• [Problem details]: Write out the records below exactly as they appear, skipping each picture.

Page images and extracted text
++++++++++
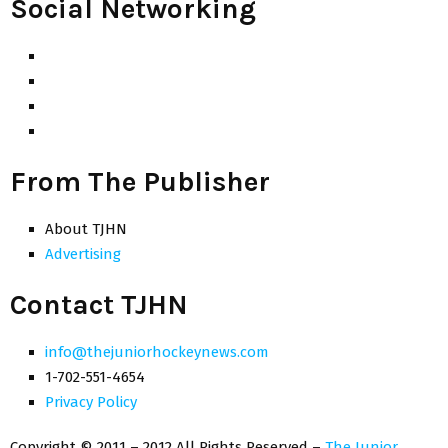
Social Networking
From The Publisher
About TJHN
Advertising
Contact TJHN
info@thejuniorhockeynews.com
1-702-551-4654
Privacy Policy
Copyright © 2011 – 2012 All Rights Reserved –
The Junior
++++++++++
• [Finished task]:
Social Networking
From The Publisher
About TJHN
Advertising
Contact TJHN
info@thejuniorhockeynews.com
1-702-551-4654
Privacy Policy
Copyright © 2011 – 2012 All Rights Reserved –
The Junior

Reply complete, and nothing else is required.